Fix bug nltk#761, nltk#1007 NER

smoitra87 · Jun 8, 2015 · e8074df · e8074df
1 parent 487f9c8
commit e8074df
Showing 1 changed file with 23 additions and 8 deletions.
diff --git a/nltk/tag/stanford.py b/nltk/tag/stanford.py
@@ -62,7 +62,8 @@ def _cmd(self):
       raise NotImplementedError
 
     def tag(self, tokens):
-        return list(self.tag_sents([tokens]))
+        # This function should return list of tuple rather than list of list 
+        return sum(self.tag_sents([tokens]), []) 
 
     def tag_sents(self, sentences):
         encoding = self._encoding
@@ -86,16 +87,16 @@ def tag_sents(self, sentences):
         stanpos_output, _stderr = java(self._cmd,classpath=self._stanford_jar,
                                                        stdout=PIPE, stderr=PIPE)

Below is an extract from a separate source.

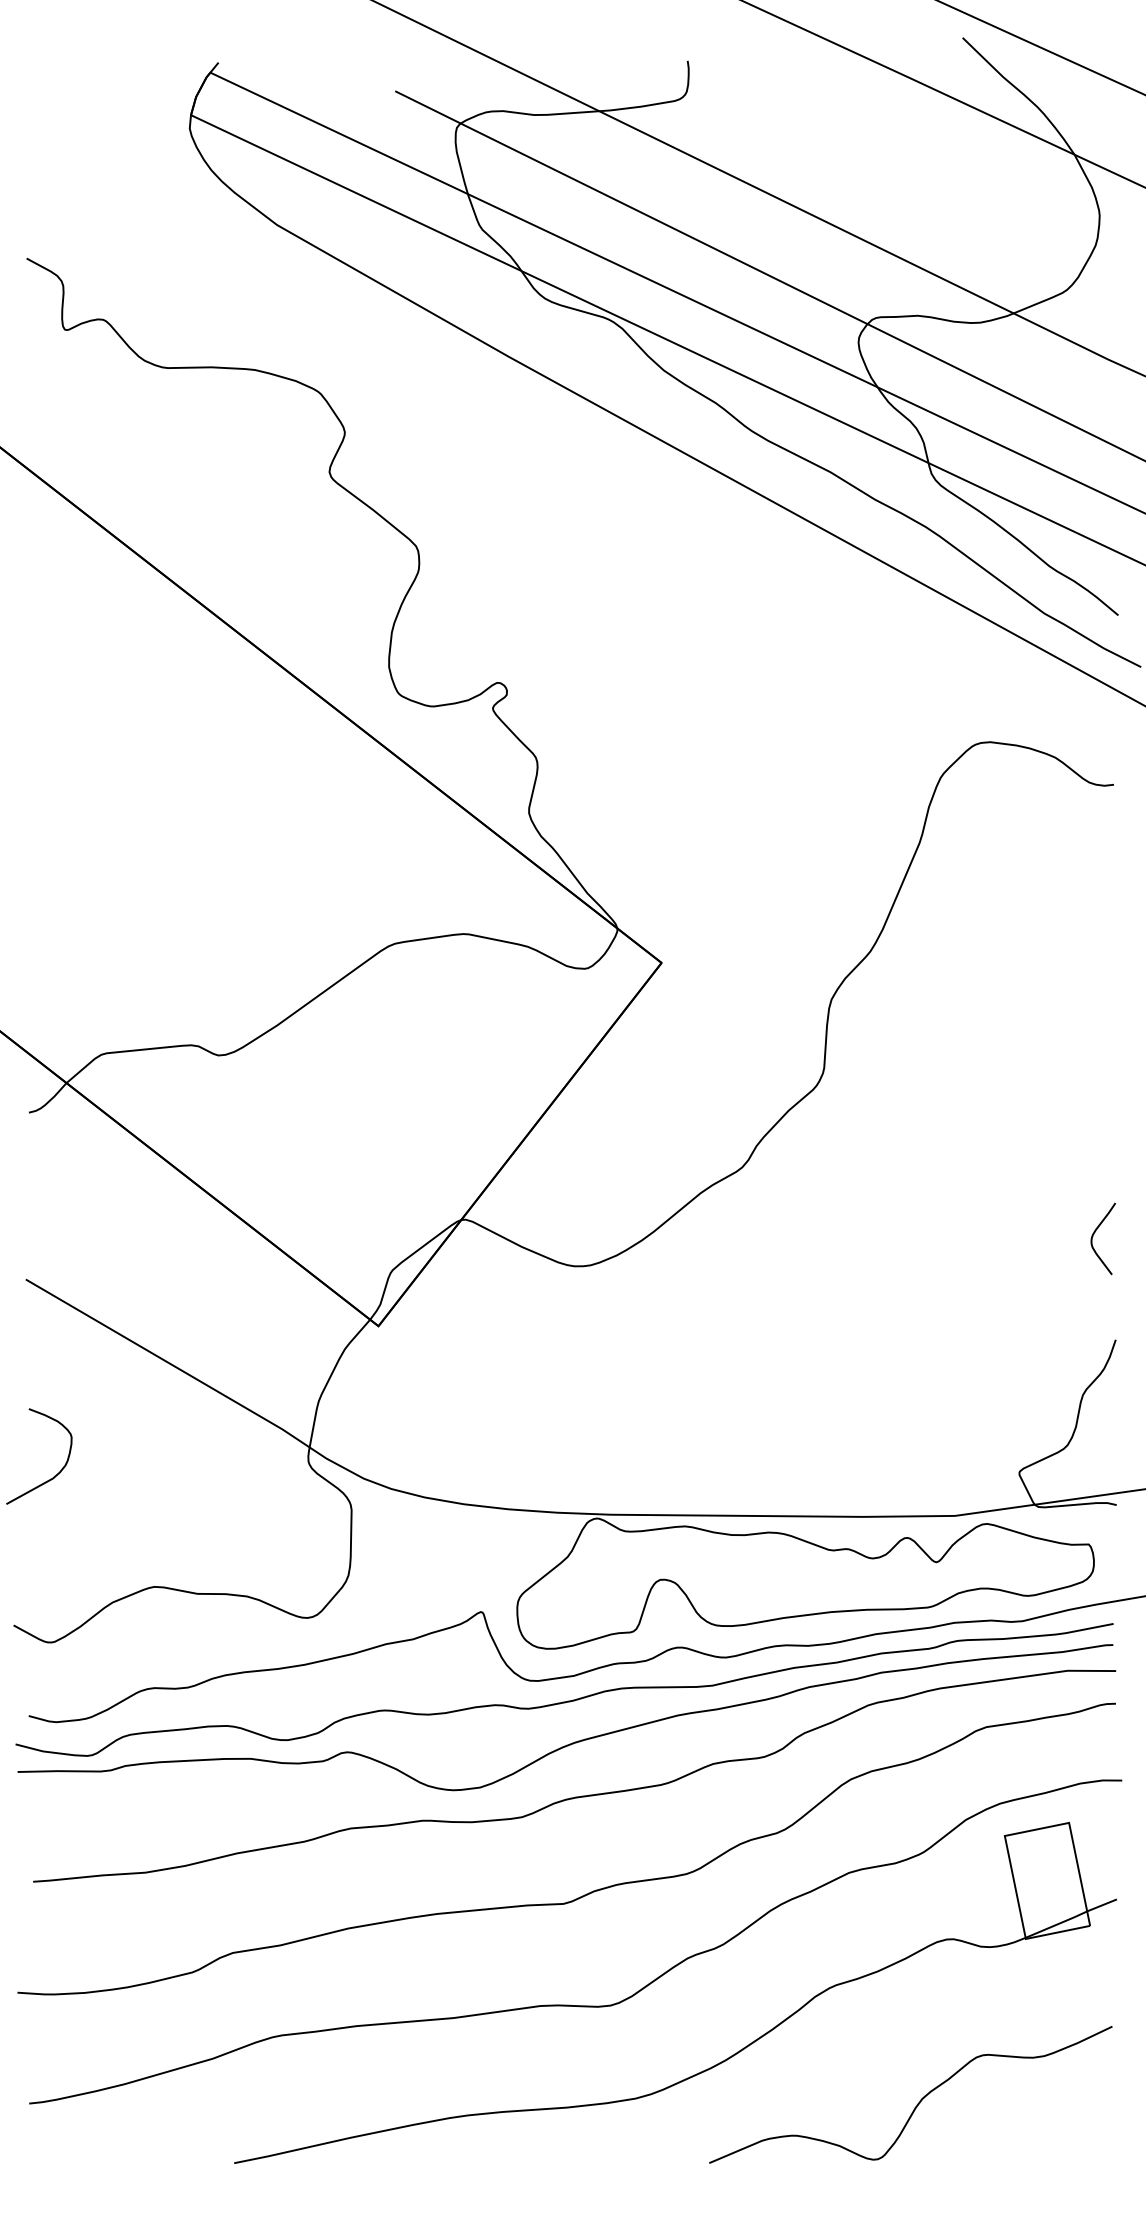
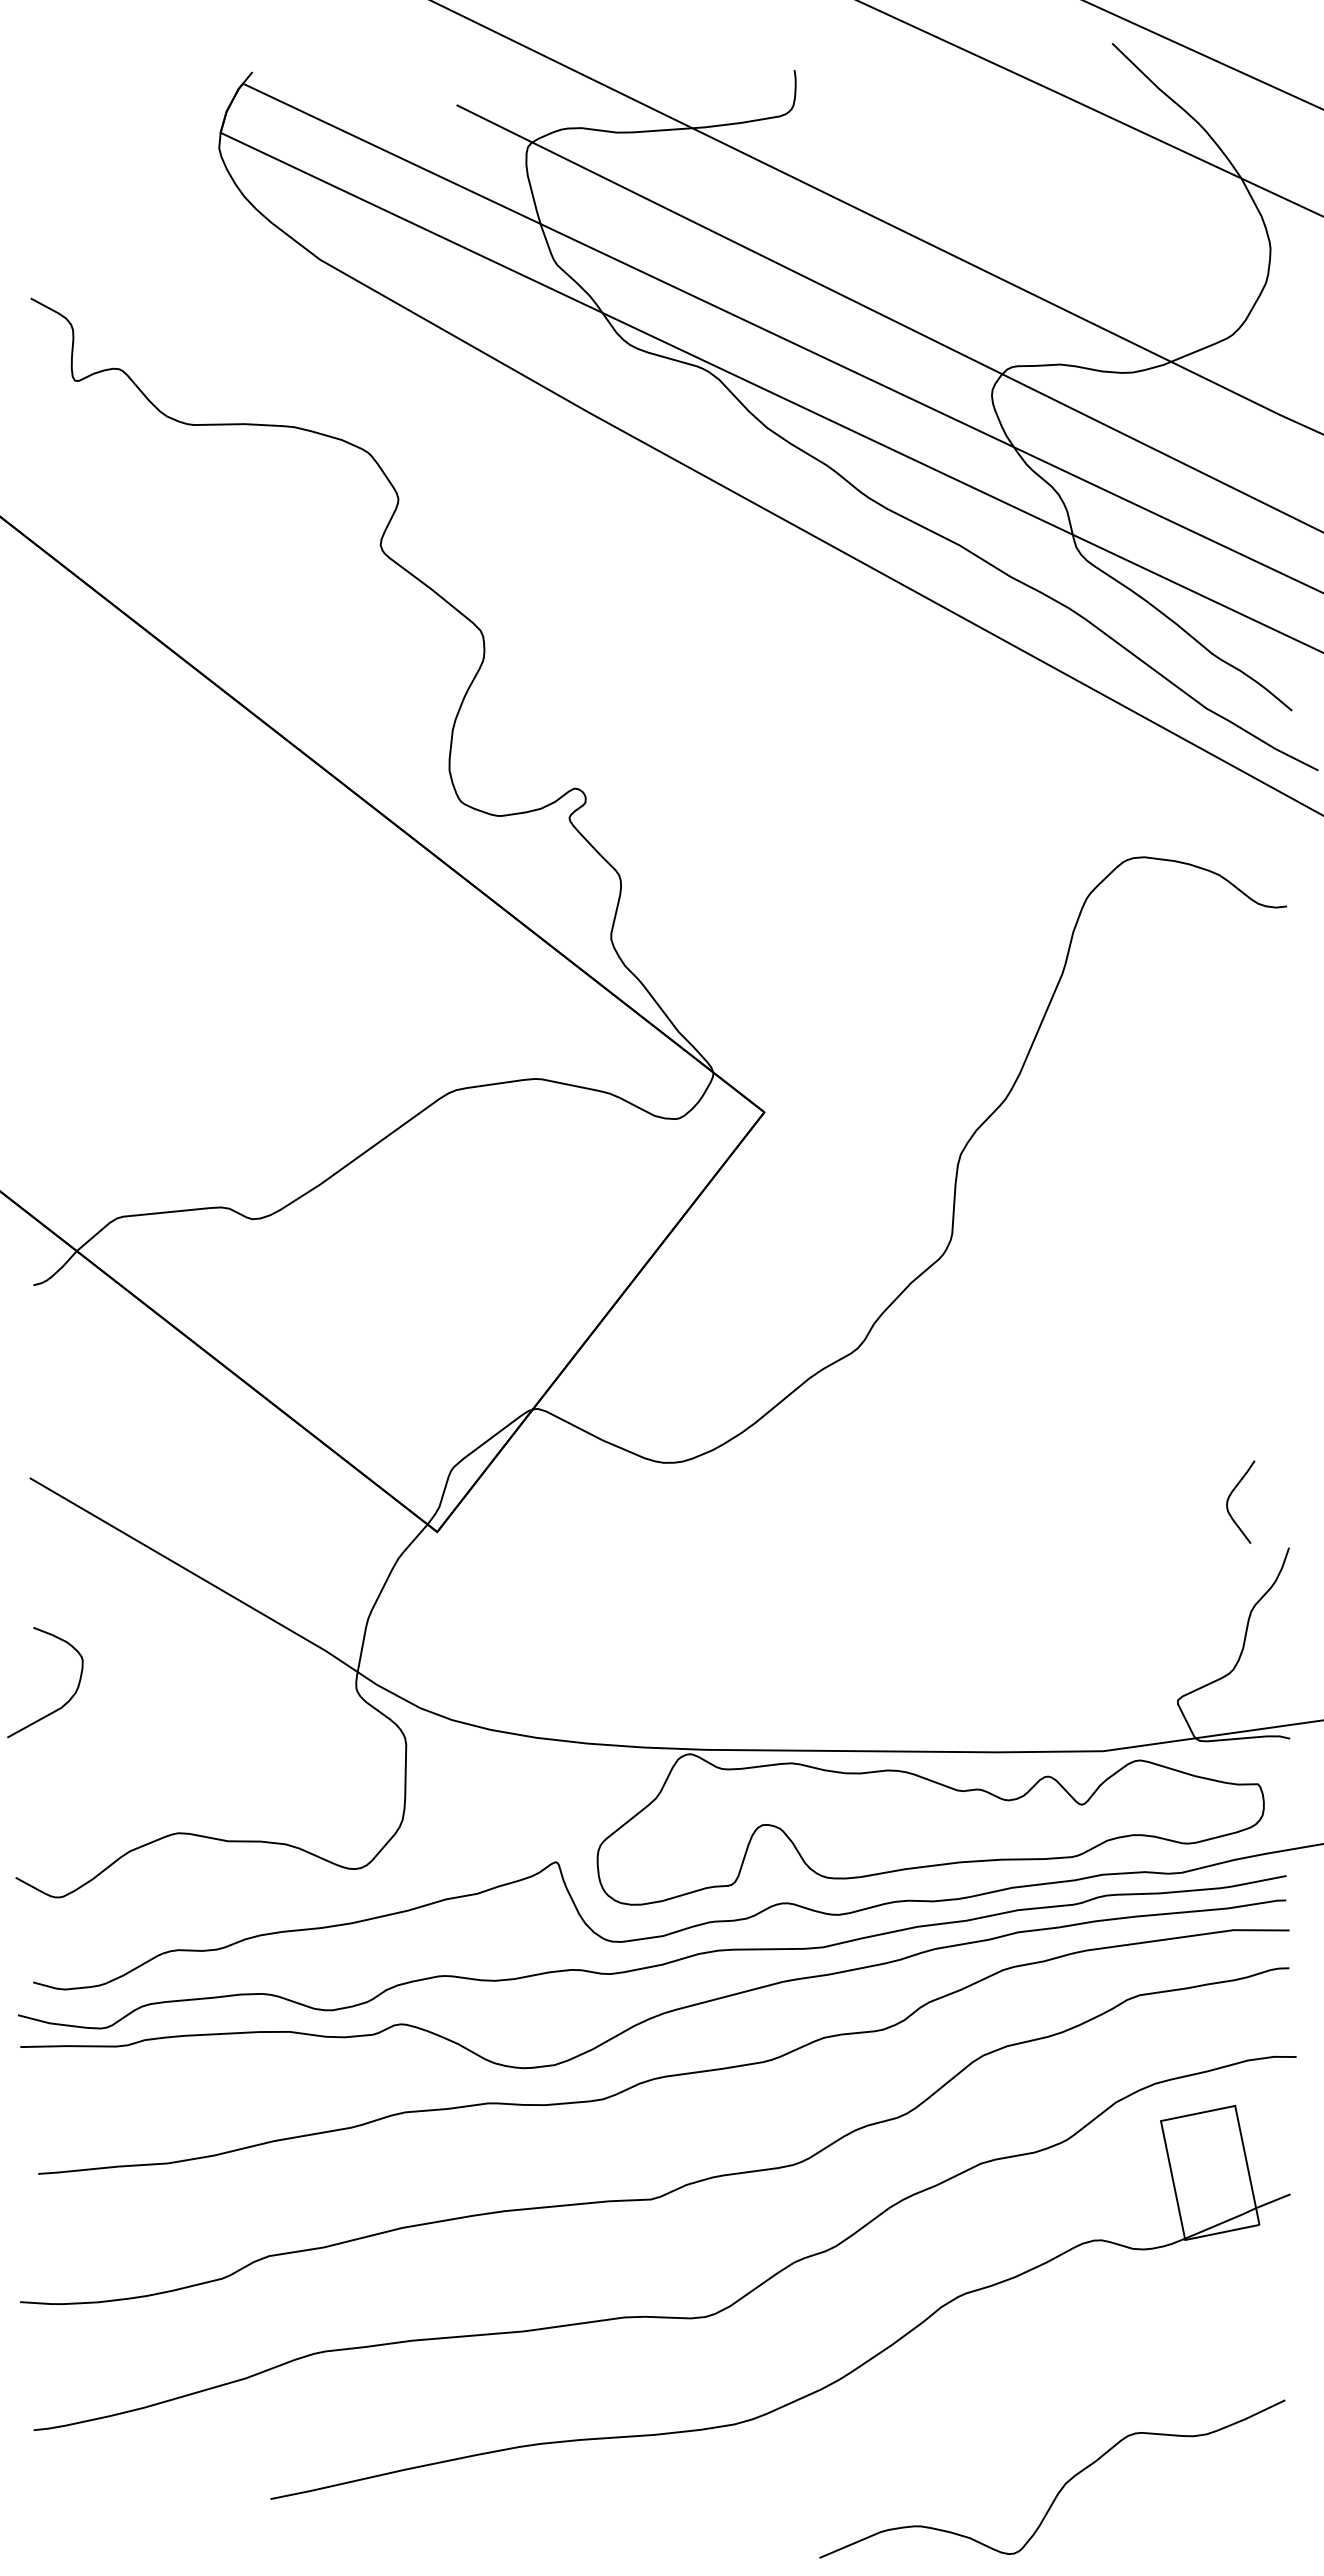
curve: (1094, 1234) -> (1230, 1496), moved
curve: (918, 2102) -> (1061, 2487), moved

         stanpos_output = stanpos_output.decode(encoding)
-
+        
         # Delete the temporary file
         os.unlink(self._input_file_path) 
 
         # Return java configurations to their default values
         config_java(options=default_options, verbose=False)
 
-        return self.parse_output(stanpos_output)
+        return self.parse_output(stanpos_output, sentences)
 
-    def parse_output(self, text):
+    def parse_output(self, text, sentences = None):
         # Output the tagged sentences
         tagged_sentences = []
         for tagged_sentence in text.strip().split("\n"):
@@ -167,10 +168,24 @@ def _cmd(self):
                 '-loadClassifier', self._stanford_model, '-textFile',
                 self._input_file_path, '-outputFormat', self._FORMAT, '-tokenizerFactory', 'edu.stanford.nlp.process.WhitespaceTokenizer', '-tokenizerOptions','\"tokenizeNLs=false\"']
 
-    def parse_output(self, text):
-      if self._FORMAT == 'slashTags':
-        return super(StanfordNERTagger, self).parse_output(text)
-      raise NotImplementedError
+    def parse_output(self, text, sentences):
+        if self._FORMAT == 'slashTags':
+            # Joint together to a big list    
+            tagged_sentences = []
+            for tagged_sentence in text.strip().split("\n"):
+                for tagged_word in tagged_sentence.strip().split():
+                    word_tags = tagged_word.strip().split(self._SEPARATOR)
+                    tagged_sentences.append((''.join(word_tags[:-1]), word_tags[-1]))
+
+            # Separate it according to the input
+            result = []
+            start = 0 
+            for sent in sentences:
+                result.append(tagged_sentences[start:start + len(sent)])
+                start += len(sent);
+            return result 
+
+        raise NotImplementedError
 
 
 if __name__ == "__main__":